--- About this task ---
Please reproduce the lines of the material without any changes, beginning with the line that contains "The following folder" and continuing through the line that contains "To run the backend", both included.

--- Dataset records ---
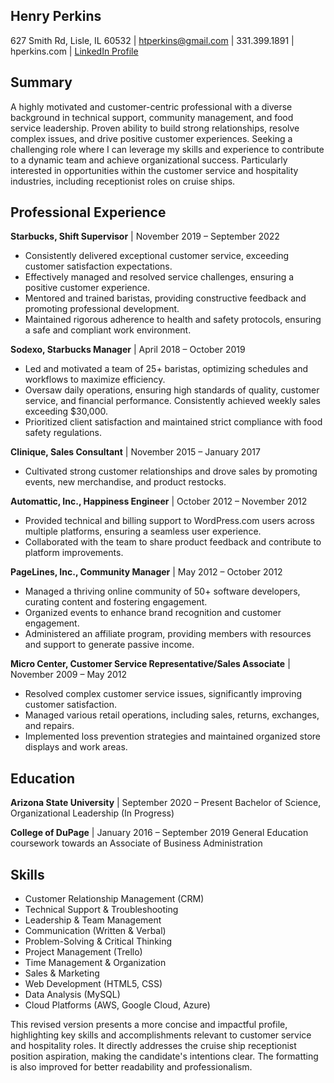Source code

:## Henry Perkins

627 Smith Rd, Lisle, IL 60532 | htperkins@gmail.com | 331.399.1891 | hperkins.com | [LinkedIn Profile](https://www.linkedin.com/in/henryperkins/)


## Summary

A highly motivated and customer-centric professional with a diverse background in technical support, community management, and food service leadership. Proven ability to build strong relationships, resolve complex issues, and drive positive customer experiences.  Seeking a challenging role where I can leverage my skills and experience to contribute to a dynamic team and achieve organizational success.  Particularly interested in opportunities within the customer service and hospitality industries, including receptionist roles on cruise ships.


## Professional Experience

**Starbucks, Shift Supervisor** | November 2019 – September 2022
* Consistently delivered exceptional customer service, exceeding customer satisfaction expectations.
* Effectively managed and resolved service challenges, ensuring a positive customer experience.
* Mentored and trained baristas, providing constructive feedback and promoting professional development.
* Maintained rigorous adherence to health and safety protocols, ensuring a safe and compliant work environment.

**Sodexo, Starbucks Manager** | April 2018 – October 2019
* Led and motivated a team of 25+ baristas, optimizing schedules and workflows to maximize efficiency.
* Oversaw daily operations, ensuring high standards of quality, customer service, and financial performance.  Consistently achieved weekly sales exceeding $30,000.
* Prioritized client satisfaction and maintained strict compliance with food safety regulations.

**Clinique, Sales Consultant** | November 2015 – January 2017
* Cultivated strong customer relationships and drove sales by promoting events, new merchandise, and product restocks.

**Automattic, Inc., Happiness Engineer** | October 2012 – November 2012
* Provided technical and billing support to WordPress.com users across multiple platforms, ensuring a seamless user experience.
* Collaborated with the team to share product feedback and contribute to platform improvements.

**PageLines, Inc., Community Manager** | May 2012 – October 2012
* Managed a thriving online community of 50+ software developers, curating content and fostering engagement.
* Organized events to enhance brand recognition and customer engagement.
* Administered an affiliate program, providing members with resources and support to generate passive income.

**Micro Center, Customer Service Representative/Sales Associate** | November 2009 – May 2012
* Resolved complex customer service issues, significantly improving customer satisfaction.
* Managed various retail operations, including sales, returns, exchanges, and repairs.
* Implemented loss prevention strategies and maintained organized store displays and work areas.


## Education

**Arizona State University** | September 2020 – Present
Bachelor of Science, Organizational Leadership (In Progress)

**College of DuPage** | January 2016 – September 2019
General Education coursework towards an Associate of Business Administration


## Skills

* Customer Relationship Management (CRM)
* Technical Support & Troubleshooting
* Leadership & Team Management
* Communication (Written & Verbal)
* Problem-Solving & Critical Thinking
* Project Management (Trello)
* Time Management & Organization
* Sales & Marketing
* Web Development (HTML5, CSS)
* Data Analysis (MySQL)
* Cloud Platforms (AWS, Google Cloud, Azure)



This revised version presents a more concise and impactful profile, highlighting key skills and accomplishments relevant to customer service and hospitality roles.  It directly addresses the cruise ship receptionist position aspiration, making the candidate's intentions clear.  The formatting is also improved for better readability and professionalism.
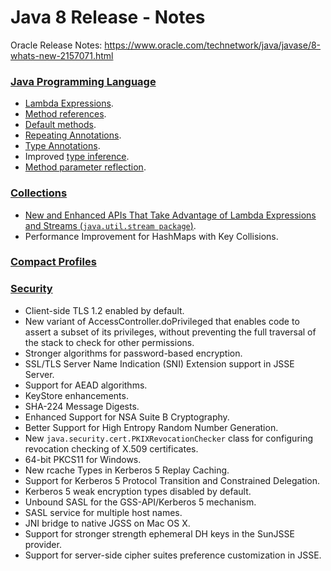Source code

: # Java 8 Release - Notes

Oracle Release Notes: https://www.oracle.com/technetwork/java/javase/8-whats-new-2157071.html

### [Java Programming Language](https://docs.oracle.com/javase/8/docs/technotes/guides/language/enhancements.html#javase8)

* [Lambda Expressions](https://docs.oracle.com/javase/tutorial/java/javaOO/lambdaexpressions.html).
* [Method references](https://docs.oracle.com/javase/tutorial/java/javaOO/methodreferences.html).
* [Default methods](https://docs.oracle.com/javase/tutorial/java/IandI/defaultmethods.html).
* [Repeating Annotations](https://docs.oracle.com/javase/tutorial/java/annotations/repeating.html).
* [Type Annotations](https://docs.oracle.com/javase/tutorial/java/annotations/type_annotations.html).
* Improved [type inference](https://docs.oracle.com/javase/tutorial/java/generics/genTypeInference.html).
* [Method parameter reflection](https://docs.oracle.com/javase/tutorial/reflect/member/methodparameterreflection.html).

### [Collections](https://docs.oracle.com/javase/8/docs/technotes/guides/collections/changes8.html)

* [New and Enhanced APIs That Take Advantage of Lambda Expressions and Streams (`java.util.stream package`)](https://docs.oracle.com/javase/8/docs/technotes/guides/language/lambda_api_jdk8.html).
* Performance Improvement for HashMaps with Key Collisions.

### [Compact Profiles](https://docs.oracle.com/javase/8/docs/technotes/guides/compactprofiles/)

### [Security](https://docs.oracle.com/javase/8/docs/technotes/guides/security/enhancements-8.html)

* Client-side TLS 1.2 enabled by default.
* New variant of AccessController.doPrivileged that enables code to assert a subset of its privileges, without preventing the full traversal of the stack to check for other permissions.
* Stronger algorithms for password-based encryption.
* SSL/TLS Server Name Indication (SNI) Extension support in JSSE Server.
* Support for AEAD algorithms.
* KeyStore enhancements.
* SHA-224 Message Digests.
* Enhanced Support for NSA Suite B Cryptography.
* Better Support for High Entropy Random Number Generation.
* New `java.security.cert.PKIXRevocationChecker` class for configuring revocation checking of X.509 certificates.
* 64-bit PKCS11 for Windows.
* New rcache Types in Kerberos 5 Replay Caching.
* Support for Kerberos 5 Protocol Transition and Constrained Delegation.
* Kerberos 5 weak encryption types disabled by default.
* Unbound SASL for the GSS-API/Kerberos 5 mechanism.
* SASL service for multiple host names.
* JNI bridge to native JGSS on Mac OS X.
* Support for stronger strength ephemeral DH keys in the SunJSSE provider.
* Support for server-side cipher suites preference customization in JSSE.
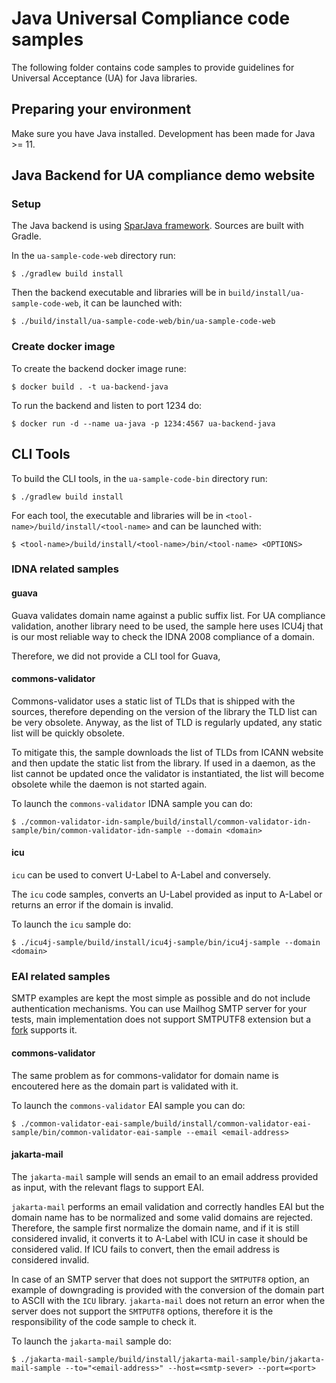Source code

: # Java Universal Compliance code samples

The following folder contains code samples to provide guidelines for Universal Acceptance (UA) for
Java libraries.

## Preparing your environment

Make sure you have Java installed. Development has been made for Java >= 11.

## Java Backend for UA compliance demo website

### Setup

The Java backend is using [SparJava framework](https://sparkjava.com/). Sources are built with
Gradle.

In the `ua-sample-code-web` directory run:

    $ ./gradlew build install

Then the backend executable and libraries will be in `build/install/ua-sample-code-web`, it can be
launched with:

    $ ./build/install/ua-sample-code-web/bin/ua-sample-code-web

### Create docker image

To create the backend docker image rune:

    $ docker build . -t ua-backend-java

To run the backend and listen to port 1234 do:

    $ docker run -d --name ua-java -p 1234:4567 ua-backend-java

## CLI Tools

To build the CLI tools, in the `ua-sample-code-bin` directory run:

    $ ./gradlew build install

For each tool, the executable and libraries will be in `<tool-name>/build/install/<tool-name>` and
can be launched with:

    $ <tool-name>/build/install/<tool-name>/bin/<tool-name> <OPTIONS>

### IDNA related samples

#### guava

Guava validates domain name against a public suffix list. For UA compliance validation, another
library need to be used, the sample here uses ICU4j that is our most reliable way to check the IDNA
2008 compliance of a domain.

Therefore, we did not provide a CLI tool for Guava,

#### commons-validator

Commons-validator uses a static list of TLDs that is shipped with the sources, therefore depending
on the version of the library the TLD list can be very obsolete. Anyway, as the list of TLD is
regularly updated, any static list will be quickly obsolete.

To mitigate this, the sample downloads the list of TLDs from ICANN website and then update the
static list from the library. If used in a daemon, as the list cannot be updated once the validator
is instantiated, the list will become obsolete while the daemon is not started again.

To launch the `commons-validator` IDNA sample you can do:

    $ ./common-validator-idn-sample/build/install/common-validator-idn-sample/bin/common-validator-idn-sample --domain <domain>

#### icu

`icu` can be used to convert U-Label to A-Label and conversely.

The `icu` code samples, converts an U-Label provided as input to A-Label or returns an error
if the domain is invalid.

To launch the `icu` sample do:

    $ ./icu4j-sample/build/install/icu4j-sample/bin/icu4j-sample --domain <domain>


### EAI related samples

SMTP examples are kept the most simple as possible and do not include authentication mechanisms. You
can use Mailhog SMTP server for your tests, main implementation does not support SMTPUTF8 extension
but a [fork](https://github.com/dcormier/smtp) supports it.

#### commons-validator

The same problem as for commons-validator for domain name is encoutered here as the domain part is
validated with it.

To launch the `commons-validator` EAI sample you can do:

    $ ./common-validator-eai-sample/build/install/common-validator-eai-sample/bin/common-validator-eai-sample --email <email-address>

#### jakarta-mail

The `jakarta-mail` sample will sends an email to an email address provided as input, with the
relevant flags to support EAI.

`jakarta-mail` performs an email validation and correctly handles EAI but the domain name has to be
normalized and some valid domains are rejected.
Therefore, the sample first normalize the domain name, and if it is still considered invalid,
it converts it to A-Label with ICU in case it should be considered valid.
If ICU fails to convert, then the email address is considered invalid.

In case of an SMTP server that does not support the `SMTPUTF8` option, an example of downgrading
is provided with the conversion of the domain part to ASCII with the `ICU` library.
`jakarta-mail` does not return an error when the server does not support the `SMTPUTF8` options,
therefore it is the responsibility of the code sample to check it.

To launch the `jakarta-mail` sample do:

    $ ./jakarta-mail-sample/build/install/jakarta-mail-sample/bin/jakarta-mail-sample --to="<email-address>" --host=<smtp-sever> --port=<port>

--- Output of the exercise ---
The following folder contains code samples to provide guidelines for Universal Acceptance (UA) for
Java libraries.

## Preparing your environment

Make sure you have Java installed. Development has been made for Java >= 11.

## Java Backend for UA compliance demo website

### Setup

The Java backend is using [SparJava framework](https://sparkjava.com/). Sources are built with
Gradle.

In the `ua-sample-code-web` directory run:

    $ ./gradlew build install

Then the backend executable and libraries will be in `build/install/ua-sample-code-web`, it can be
launched with:

    $ ./build/install/ua-sample-code-web/bin/ua-sample-code-web

### Create docker image

To create the backend docker image rune:

    $ docker build . -t ua-backend-java

To run the backend and listen to port 1234 do:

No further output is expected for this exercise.